There were no outstanding issues in relation to the assessing and monitoring of service quality at this location. However, following the acquisition of this hospital by York Teaching Hospital NHS Foundation Trust in July 2012, we also looked at the governance arrangements in place across the whole of the Trust during a review of both acute hospitals.

Inspection carried out on 11 October 2012

During an inspection in response to concerns

We carried out this inspection because we had received some information of concern about the care and support some people had received when they had been admitted to a day surgery unit for an overnight stay when the general hospital wards were full.

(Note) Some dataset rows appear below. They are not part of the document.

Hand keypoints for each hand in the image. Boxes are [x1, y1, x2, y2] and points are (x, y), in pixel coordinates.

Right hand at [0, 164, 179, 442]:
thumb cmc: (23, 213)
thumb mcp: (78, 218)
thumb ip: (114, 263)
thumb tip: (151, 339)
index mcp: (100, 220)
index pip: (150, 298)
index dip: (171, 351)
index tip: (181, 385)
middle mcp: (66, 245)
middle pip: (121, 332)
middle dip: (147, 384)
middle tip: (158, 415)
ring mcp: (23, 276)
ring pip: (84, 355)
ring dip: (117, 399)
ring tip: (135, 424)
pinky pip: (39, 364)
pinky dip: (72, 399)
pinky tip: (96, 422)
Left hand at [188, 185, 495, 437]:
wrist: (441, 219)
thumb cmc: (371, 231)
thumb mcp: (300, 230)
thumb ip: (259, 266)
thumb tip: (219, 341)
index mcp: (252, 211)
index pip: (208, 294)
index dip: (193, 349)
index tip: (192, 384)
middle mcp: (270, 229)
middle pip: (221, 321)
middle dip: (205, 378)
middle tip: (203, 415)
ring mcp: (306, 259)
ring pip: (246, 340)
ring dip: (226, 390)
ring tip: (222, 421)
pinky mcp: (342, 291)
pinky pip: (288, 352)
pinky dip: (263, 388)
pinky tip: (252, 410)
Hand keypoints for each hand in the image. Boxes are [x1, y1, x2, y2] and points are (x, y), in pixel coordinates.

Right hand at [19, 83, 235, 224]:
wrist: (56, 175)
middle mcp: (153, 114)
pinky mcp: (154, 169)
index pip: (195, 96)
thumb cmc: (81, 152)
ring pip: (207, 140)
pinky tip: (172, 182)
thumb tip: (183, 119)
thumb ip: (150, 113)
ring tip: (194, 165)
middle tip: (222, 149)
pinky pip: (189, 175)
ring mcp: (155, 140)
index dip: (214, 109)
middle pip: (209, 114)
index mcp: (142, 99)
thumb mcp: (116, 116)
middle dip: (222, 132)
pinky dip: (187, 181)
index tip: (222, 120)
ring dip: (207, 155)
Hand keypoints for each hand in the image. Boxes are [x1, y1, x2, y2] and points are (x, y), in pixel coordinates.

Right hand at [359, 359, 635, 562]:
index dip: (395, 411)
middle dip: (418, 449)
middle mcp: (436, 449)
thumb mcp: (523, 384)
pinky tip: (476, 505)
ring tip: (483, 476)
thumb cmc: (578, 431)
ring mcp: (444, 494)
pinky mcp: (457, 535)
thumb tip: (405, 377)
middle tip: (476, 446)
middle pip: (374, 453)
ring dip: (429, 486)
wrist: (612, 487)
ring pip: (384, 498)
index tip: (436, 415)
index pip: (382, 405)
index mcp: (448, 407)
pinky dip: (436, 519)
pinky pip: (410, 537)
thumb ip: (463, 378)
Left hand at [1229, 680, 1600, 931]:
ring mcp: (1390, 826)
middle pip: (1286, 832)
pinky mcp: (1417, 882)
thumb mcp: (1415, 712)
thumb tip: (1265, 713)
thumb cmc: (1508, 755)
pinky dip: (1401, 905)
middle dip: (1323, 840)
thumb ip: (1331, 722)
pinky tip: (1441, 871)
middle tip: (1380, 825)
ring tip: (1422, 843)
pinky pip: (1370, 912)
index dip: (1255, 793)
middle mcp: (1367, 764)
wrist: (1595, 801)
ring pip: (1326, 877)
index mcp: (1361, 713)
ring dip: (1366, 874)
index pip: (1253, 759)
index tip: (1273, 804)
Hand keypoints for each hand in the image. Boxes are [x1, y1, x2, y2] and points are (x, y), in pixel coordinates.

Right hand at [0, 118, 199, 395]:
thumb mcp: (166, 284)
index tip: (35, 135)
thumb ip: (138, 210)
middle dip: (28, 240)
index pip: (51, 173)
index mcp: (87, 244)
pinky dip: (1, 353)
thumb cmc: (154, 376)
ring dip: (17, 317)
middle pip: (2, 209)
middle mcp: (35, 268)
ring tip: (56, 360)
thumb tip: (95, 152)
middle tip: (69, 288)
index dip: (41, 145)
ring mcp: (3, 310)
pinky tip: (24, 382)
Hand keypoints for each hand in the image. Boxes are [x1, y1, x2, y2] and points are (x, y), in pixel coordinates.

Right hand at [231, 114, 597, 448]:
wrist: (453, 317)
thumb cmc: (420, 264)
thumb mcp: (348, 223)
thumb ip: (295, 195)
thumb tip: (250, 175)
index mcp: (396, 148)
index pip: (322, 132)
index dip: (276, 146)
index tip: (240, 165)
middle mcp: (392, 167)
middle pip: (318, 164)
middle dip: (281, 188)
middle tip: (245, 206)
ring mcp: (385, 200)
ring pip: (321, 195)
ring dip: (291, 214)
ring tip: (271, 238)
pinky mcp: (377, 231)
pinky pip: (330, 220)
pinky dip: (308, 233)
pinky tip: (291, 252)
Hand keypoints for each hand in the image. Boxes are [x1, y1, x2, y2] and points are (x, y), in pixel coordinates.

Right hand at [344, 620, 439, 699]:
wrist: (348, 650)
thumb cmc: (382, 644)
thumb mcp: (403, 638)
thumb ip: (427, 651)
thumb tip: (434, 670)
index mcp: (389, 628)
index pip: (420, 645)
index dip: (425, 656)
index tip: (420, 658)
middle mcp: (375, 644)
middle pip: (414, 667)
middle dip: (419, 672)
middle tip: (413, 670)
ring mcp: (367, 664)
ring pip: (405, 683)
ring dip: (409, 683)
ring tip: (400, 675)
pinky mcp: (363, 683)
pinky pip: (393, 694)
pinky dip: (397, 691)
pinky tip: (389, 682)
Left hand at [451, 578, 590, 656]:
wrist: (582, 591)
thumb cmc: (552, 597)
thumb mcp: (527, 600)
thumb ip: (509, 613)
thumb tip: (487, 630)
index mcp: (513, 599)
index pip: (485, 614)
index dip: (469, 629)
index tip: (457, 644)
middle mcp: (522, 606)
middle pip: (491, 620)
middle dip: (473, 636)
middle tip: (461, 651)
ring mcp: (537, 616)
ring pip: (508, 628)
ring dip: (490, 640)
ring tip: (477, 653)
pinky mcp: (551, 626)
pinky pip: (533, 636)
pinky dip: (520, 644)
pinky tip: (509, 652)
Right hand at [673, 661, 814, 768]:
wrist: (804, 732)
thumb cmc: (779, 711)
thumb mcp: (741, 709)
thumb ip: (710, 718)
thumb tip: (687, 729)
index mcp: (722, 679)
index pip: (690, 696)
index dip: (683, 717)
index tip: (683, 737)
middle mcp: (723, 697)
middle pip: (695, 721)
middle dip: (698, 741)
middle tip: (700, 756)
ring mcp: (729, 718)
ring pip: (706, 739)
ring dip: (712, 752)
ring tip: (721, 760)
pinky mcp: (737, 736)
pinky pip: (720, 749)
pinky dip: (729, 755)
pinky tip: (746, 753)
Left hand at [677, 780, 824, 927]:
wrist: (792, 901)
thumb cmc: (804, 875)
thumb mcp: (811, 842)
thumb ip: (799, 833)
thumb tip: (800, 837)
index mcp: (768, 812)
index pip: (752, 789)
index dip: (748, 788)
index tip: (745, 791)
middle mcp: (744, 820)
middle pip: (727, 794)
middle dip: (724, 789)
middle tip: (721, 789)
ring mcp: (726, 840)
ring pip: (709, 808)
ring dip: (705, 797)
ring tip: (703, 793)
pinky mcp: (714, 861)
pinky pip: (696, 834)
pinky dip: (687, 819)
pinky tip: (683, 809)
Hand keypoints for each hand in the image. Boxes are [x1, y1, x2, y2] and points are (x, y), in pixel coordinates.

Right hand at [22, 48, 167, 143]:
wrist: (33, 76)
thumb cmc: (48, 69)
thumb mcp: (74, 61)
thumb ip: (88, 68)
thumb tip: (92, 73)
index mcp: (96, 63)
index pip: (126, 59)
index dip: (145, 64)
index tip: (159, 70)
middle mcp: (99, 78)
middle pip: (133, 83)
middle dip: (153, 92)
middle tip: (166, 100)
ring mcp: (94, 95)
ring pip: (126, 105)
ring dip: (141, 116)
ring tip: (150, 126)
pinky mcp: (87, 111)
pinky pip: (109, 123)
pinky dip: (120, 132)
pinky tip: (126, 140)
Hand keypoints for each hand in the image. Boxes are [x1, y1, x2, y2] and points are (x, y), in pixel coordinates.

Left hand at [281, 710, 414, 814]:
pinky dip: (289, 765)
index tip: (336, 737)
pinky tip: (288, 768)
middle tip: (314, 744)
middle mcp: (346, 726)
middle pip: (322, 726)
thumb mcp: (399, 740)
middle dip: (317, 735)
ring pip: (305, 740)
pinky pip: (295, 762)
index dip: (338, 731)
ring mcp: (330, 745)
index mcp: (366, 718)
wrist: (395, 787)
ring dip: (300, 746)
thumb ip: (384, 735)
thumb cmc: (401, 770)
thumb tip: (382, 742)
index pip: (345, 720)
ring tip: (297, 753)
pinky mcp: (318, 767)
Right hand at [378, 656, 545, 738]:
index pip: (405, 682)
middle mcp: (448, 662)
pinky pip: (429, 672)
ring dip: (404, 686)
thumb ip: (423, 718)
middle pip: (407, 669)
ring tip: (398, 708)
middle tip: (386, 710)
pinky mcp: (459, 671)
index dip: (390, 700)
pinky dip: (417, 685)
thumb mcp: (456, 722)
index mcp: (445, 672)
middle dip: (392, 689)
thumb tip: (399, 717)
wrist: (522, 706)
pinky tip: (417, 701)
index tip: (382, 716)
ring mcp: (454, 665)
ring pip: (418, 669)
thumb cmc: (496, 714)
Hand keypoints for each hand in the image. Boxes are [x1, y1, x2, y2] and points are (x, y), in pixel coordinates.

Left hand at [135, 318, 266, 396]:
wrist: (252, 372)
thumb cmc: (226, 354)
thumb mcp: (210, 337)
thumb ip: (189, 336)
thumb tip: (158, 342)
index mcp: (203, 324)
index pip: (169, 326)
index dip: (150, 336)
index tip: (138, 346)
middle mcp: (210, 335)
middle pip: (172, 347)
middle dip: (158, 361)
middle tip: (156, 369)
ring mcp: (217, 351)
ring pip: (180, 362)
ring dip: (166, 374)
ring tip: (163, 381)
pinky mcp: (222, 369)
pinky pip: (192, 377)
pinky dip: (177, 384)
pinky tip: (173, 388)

People told us during the visit that generally they were treated well and that staff were polite and supportive. One patient said ' I have had really good care and attention, the nurses have been tremendous.' Another said ' This is my second time on this ward the care is good, the ward is clean and tidy and the food good too.'

We were told by the Trust that two day wards had been used recently to accommodate people overnight as the general wards were full. We found that one ward (the Dale Unit) was not suitable to accommodate people overnight When we raised these concerns with the Trust they told us in writing that they would no longer use the Dale unit to accommodate people overnight. We were also told that in December a new assessment ward for emergency admissions is to be opened and patients will no longer be accommodated overnight on the other surgical day ward (Willow ward).

We found only one member of staff is deployed to work on the Willow ward during the night. We consider that on some occasions patient care and safety could be compromised because of this. We have asked the trust to take action in relation to staffing levels on the unit to make sure that both patients and staff are kept safe during the night.